CONSIGNA A -
Indique si cada afirmación coincide con el texto sobre las dificultades del habla. Responda sí o no y cite textualmente las palabras que lo deciden.
(i) La saliva acumulada puede darle a la voz un sonido con gorgoteo.
(ii) Se recomienda hablar en voz alta para hacerse entender mejor.
(iii) La debilidad de los músculos del paladar puede producir una voz "nasal".
CONSIGNA B - Copie sin cambios el pasaje del texto sobre las dificultades del habla que va desde "2. La reeducación" hasta "músculos del habla.", incluidas estas últimas palabras.
CONSIGNA C - Continúe el texto sobre las dificultades del habla a partir de la última oración que aparece.

TEXTO -
<<<<

Pueden presentarse distintos tipos de dificultades:

Si la inspiración es cortada sólo pueden decirse algunas palabras en el momento de la espiración y la palabra será lenta y entrecortada. La voz se cansa entonces más rápido. La voz puede verse limitada tanto en los pacientes graves como en los agudos y tornarse más monótona y más débil. Al no tragarse en forma regular, la saliva puede acumularse y conferir a la voz un sonido con gorgoteo.

En las enfermedades de la motoneurona puede observarse debilidad o parálisis de los músculos del paladar, la cantidad de aire que pasa a la cavidad nasal será excesiva, dando como resultado entonces una voz "nasal".

La articulación se produce gracias a los movimientos de los músculos del paladar y de la lengua, de los labios y de la mandíbula. Si se debilita el control de estos músculos, la palabra puede volverse lenta, esforzada y ciertos sonidos o grupos de sonidos pueden ser omitidos.



La fonación

1. Consejos para la vida diaria

El hecho de hablar debe atraer toda su atención
Espere a estar instalado confortablemente antes de tomar la palabra; instálese de manera de conservar la cabeza en posición neutra, con los músculos y la nuca sostenidos
Asegúrese que su interlocutor está atento; si usted piensa que no le han comprendido bien, pídale que le repita
Antes de hablar, tome el recaudo de retirar el exceso de saliva de su boca. En caso de resultar necesarios, tenga en cuenta que existen pequeños aparatos eléctricos de aspiración.
No intente hablar en voz demasiado alta
Recupere el aliento con regularidad en el medio de una oración
No hable por espacio de un tiempo demasiado prolongado

2. La reeducación ortofónica

Antes de emprender un trabajo de reeducación, es importante efectuar un diagnóstico especializado que permitirá evaluar el déficit de los músculos del habla.

>>>>

DATOS PARA REVISAR -
<<<<

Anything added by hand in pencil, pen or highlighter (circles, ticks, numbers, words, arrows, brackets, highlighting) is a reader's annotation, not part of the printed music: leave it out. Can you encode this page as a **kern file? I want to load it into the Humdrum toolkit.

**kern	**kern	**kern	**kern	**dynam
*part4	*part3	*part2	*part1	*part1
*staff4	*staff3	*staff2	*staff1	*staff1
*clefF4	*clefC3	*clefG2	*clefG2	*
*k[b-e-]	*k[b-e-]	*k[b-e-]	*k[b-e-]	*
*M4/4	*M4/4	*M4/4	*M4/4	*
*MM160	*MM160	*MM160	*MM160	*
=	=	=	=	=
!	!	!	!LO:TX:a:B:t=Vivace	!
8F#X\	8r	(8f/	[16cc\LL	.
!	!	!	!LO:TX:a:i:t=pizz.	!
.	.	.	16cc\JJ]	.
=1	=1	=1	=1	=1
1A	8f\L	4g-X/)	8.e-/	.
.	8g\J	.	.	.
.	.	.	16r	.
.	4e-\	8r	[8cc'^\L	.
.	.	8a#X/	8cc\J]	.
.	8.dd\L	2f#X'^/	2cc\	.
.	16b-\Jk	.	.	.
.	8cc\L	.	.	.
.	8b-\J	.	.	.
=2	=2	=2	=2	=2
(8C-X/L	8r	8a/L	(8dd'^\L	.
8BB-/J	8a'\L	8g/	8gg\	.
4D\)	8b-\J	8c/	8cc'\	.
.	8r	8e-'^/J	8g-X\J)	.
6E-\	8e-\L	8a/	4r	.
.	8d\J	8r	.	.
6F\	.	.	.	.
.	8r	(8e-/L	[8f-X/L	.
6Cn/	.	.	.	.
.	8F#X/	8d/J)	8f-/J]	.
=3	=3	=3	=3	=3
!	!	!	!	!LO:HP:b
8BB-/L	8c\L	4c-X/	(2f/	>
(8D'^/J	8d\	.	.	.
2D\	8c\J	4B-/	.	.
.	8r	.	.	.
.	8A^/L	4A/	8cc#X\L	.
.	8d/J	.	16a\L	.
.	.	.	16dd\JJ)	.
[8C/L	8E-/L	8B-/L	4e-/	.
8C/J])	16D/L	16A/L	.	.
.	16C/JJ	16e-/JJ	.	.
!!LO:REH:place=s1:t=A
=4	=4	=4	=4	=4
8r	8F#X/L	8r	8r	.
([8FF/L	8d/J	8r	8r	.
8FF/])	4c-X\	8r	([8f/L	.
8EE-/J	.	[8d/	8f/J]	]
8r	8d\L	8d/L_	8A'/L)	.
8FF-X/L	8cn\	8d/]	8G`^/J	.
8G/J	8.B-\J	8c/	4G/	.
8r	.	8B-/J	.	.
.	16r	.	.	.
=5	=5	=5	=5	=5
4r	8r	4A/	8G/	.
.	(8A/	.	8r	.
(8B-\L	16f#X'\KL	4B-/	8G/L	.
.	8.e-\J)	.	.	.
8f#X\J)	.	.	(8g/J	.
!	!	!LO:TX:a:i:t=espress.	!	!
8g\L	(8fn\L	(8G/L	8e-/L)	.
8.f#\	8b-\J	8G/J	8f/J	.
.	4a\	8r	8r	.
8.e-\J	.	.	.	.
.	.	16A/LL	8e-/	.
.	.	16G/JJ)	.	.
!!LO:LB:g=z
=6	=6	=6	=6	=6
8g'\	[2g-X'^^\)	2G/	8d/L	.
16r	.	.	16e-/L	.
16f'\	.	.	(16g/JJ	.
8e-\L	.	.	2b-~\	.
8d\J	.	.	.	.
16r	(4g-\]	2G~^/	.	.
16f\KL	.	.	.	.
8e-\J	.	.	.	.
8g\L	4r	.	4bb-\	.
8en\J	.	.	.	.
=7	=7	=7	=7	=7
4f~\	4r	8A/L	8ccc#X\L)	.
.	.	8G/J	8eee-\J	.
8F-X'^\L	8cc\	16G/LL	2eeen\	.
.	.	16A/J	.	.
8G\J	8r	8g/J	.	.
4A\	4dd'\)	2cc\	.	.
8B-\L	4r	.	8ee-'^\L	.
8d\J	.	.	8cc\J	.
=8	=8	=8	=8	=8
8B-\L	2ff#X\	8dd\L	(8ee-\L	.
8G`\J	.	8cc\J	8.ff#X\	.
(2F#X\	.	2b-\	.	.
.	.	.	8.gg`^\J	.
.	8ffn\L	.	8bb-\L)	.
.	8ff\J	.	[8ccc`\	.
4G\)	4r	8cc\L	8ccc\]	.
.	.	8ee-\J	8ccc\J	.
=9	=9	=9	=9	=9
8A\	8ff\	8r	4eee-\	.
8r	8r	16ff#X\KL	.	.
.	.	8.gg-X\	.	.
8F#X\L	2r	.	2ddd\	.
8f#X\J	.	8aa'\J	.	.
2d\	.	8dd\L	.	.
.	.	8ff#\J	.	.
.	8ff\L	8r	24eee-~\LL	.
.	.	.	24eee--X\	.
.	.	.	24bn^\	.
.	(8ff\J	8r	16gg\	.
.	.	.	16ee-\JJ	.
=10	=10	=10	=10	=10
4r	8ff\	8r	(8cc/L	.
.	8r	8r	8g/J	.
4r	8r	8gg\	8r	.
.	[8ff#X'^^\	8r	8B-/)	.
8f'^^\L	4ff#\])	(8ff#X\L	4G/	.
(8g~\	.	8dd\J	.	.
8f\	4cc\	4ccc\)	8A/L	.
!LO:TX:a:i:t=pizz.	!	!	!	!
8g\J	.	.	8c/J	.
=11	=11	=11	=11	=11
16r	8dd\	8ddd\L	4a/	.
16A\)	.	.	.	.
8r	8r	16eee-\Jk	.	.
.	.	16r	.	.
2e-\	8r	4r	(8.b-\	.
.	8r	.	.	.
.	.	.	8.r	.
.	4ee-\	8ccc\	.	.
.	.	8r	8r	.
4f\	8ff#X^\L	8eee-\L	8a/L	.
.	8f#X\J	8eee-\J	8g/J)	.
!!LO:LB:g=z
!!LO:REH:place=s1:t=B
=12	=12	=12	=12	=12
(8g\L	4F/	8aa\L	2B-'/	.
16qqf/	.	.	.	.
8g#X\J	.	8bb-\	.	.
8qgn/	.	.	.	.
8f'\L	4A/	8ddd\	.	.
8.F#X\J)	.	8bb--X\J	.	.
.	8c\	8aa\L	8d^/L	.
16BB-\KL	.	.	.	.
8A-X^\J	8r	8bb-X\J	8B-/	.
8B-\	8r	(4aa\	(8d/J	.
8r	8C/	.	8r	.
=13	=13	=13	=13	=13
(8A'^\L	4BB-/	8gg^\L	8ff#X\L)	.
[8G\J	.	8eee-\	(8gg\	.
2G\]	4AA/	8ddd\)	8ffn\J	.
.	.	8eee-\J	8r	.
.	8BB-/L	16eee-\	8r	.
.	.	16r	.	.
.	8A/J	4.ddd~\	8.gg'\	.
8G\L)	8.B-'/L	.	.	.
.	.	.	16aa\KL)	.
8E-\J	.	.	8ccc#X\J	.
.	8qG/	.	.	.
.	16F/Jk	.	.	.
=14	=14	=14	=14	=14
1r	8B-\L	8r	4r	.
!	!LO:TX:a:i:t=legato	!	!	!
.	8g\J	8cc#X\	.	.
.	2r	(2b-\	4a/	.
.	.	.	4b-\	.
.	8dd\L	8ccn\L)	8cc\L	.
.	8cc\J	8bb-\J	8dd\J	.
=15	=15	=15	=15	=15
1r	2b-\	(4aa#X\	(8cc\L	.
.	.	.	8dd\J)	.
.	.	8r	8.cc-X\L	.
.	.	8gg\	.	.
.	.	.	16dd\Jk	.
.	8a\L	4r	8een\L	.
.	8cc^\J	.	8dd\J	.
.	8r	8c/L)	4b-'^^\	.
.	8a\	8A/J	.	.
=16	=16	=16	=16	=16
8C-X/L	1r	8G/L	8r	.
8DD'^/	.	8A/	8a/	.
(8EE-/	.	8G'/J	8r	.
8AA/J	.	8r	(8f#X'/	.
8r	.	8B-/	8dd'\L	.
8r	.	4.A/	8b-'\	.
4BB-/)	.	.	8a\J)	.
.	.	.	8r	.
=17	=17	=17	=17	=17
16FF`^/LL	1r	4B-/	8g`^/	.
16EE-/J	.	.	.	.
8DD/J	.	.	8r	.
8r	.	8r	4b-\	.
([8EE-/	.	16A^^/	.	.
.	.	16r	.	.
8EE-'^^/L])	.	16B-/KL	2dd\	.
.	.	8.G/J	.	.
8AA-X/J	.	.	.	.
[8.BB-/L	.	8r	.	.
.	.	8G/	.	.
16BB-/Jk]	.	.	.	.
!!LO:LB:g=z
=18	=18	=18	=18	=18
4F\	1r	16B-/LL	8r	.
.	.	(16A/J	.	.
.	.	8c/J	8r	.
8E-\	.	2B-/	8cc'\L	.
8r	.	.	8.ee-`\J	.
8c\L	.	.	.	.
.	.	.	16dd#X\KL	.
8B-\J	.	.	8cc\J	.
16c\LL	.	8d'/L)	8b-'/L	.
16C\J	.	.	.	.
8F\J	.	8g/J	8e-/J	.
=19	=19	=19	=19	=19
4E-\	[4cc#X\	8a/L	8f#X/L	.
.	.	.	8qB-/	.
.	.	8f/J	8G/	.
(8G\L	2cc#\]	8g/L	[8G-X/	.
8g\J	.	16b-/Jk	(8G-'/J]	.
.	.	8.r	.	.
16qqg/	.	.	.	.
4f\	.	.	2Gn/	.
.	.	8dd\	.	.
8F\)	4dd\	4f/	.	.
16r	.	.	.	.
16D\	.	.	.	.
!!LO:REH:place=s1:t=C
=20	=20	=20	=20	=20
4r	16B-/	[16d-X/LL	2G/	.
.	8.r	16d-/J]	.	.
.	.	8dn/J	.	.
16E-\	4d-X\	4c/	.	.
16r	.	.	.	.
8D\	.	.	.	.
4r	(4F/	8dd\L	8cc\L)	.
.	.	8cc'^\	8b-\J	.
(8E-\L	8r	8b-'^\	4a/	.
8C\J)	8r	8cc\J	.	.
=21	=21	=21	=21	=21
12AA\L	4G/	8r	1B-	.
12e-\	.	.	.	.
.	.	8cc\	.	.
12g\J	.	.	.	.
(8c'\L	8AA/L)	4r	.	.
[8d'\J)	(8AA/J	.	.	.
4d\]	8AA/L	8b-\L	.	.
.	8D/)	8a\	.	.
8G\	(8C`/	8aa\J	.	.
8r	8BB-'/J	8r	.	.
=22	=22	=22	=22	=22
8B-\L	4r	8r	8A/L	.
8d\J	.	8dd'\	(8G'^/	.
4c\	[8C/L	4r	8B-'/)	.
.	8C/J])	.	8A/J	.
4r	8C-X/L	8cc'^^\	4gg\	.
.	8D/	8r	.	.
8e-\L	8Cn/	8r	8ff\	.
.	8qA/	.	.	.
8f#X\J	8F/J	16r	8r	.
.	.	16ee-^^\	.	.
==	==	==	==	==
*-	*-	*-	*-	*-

>>>>

RESPUESTA A -
(i) Sí: «la saliva puede acumularse y conferir a la voz un sonido con gorgoteo».
(ii) No: «No intente hablar en voz demasiado alta».
(iii) Sí: «puede observarse debilidad o parálisis de los músculos del paladar, la cantidad de aire que pasa a la cavidad nasal será excesiva, dando como resultado entonces una voz "nasal"».

RESPUESTA B -
2. La reeducación ortofónica

Antes de emprender un trabajo de reeducación, es importante efectuar un diagnóstico especializado que permitirá evaluar el déficit de los músculos del habla.

RESPUESTA C -
Para ello pueden solicitarse algunos estudios:

Las exploraciones funcionales respiratorias (EFR) permiten medir la capacidad de los pulmones para asegurar los intercambios gaseosos. Este exámen requiere soplar dentro de una máquina en respiración normal y en respiración forzada. No resulta una tarea penosa, pero requiere de su colaboración.
La exploración de los órganos de la palabra es realizada por un especialista. Este va a visualizar la cavidad bucal, la faringe, la laringe. En ciertos centros especializados, se efectúa un diagnóstico completo de la fonación que incluye un registro de la voz y de la palabra.
Cuando sobreviven problemas de fonación en los pacientes afectados por la enfermedad de la motoneurona, las sesiones regulares de ortofonía pueden resultar de gran ayuda.

Es necesario saber que la reeducación ortofónica intenta mantener la voz, la articulación, la deglución y evitar que éstas se agraven.

La ortofonía permite buscar las compensaciones musculares adecuadas para paliar los déficits que se han producido.

3. Los otros modos de comunicación

  • 1. Si la voz es demasiado débil, es posible suministrarle amplificadores electrónicos para hablar por teléfono o inclusive para la vida cotidiana.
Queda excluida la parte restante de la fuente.